Dramat Kubańczyków polega na tym, że walcząc o niepodległość, ciągle popadali w relacje zależności. Wieki kolonizacji hiszpańskiej doprowadziły do całkowitej zagłady miejscowej ludności i uczyniły z wyspy centrum handlu niewolnikami, sprowadzanymi z Afryki. Schedę po Europejczykach przejęli Amerykanie, obejmując Kubę faktycznym protektoratem. Pomimo tego, że w 1902 roku ogłoszono powstanie samodzielnej republiki, pozostawała ona w sferze wpływów USA (pamiątką po tym okresie jest słynna baza Guantanamo). Z kolei rewolucja Fidela Castro, antybatistowska i antyamerykańska, popchnęła kraj w objęcia „Wielkiego Brata”. I chociaż zimna wojna już dawno się skończyła, a Związek Radziecki rozpadł, Kuba nadal trwa, tak jak trwała – jakby „zamrożona”. Gdzieś ponad tym politycznym fermentem unosi się zaś cierpienie „zwykłych ludzi”, którzy codziennie zmagają się z ograniczeniami i represjami.

Trzeba wyraźnie zaznaczyć, że eksperyment kubański ma nadal wielu popleczników.

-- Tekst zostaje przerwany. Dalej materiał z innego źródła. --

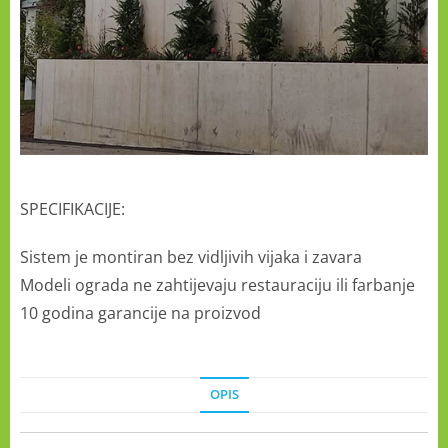
SPECIFIKACIJE:
Sistem je montiran bez vidljivih vijaka i zavara
Modeli ograda ne zahtijevaju restauraciju ili farbanje
10 godina garancije na proizvod
OPIS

Do tych najbardziej znanych należy m. in. Gabriel Garcia Marquez, literacki noblista. Ostatnio miałam też okazję oglądać na poznańskim Festiwalu Transatlantyk dokument Oliviera Stone’a pt. „South of the Border” – relację z podróży reżysera do Ameryki Południowej, która, w opozycji do amerykańskich przekazów medialnych, miała pokazać „ludzką twarz” przywódców Wenezueli, Argentyny czy Kuby właśnie.

Na okładce „Fidelady” czytamy taką oto rekomendację Marcina Wesołego, podróżnika: „Kluczem zaś do zrozumienia tego kubańskiego czy karaibskiego świata wydaje się utrzymanie w niełatwej symbiozie nabytych tam osobistych fascynacji oraz… frustracji. Z tego powodu dwuczęściowa „Fidelada” jest kompletna i przyciąga siłą wiarygodności jej Autora”. Nic dodać, nic ująć. Polecam!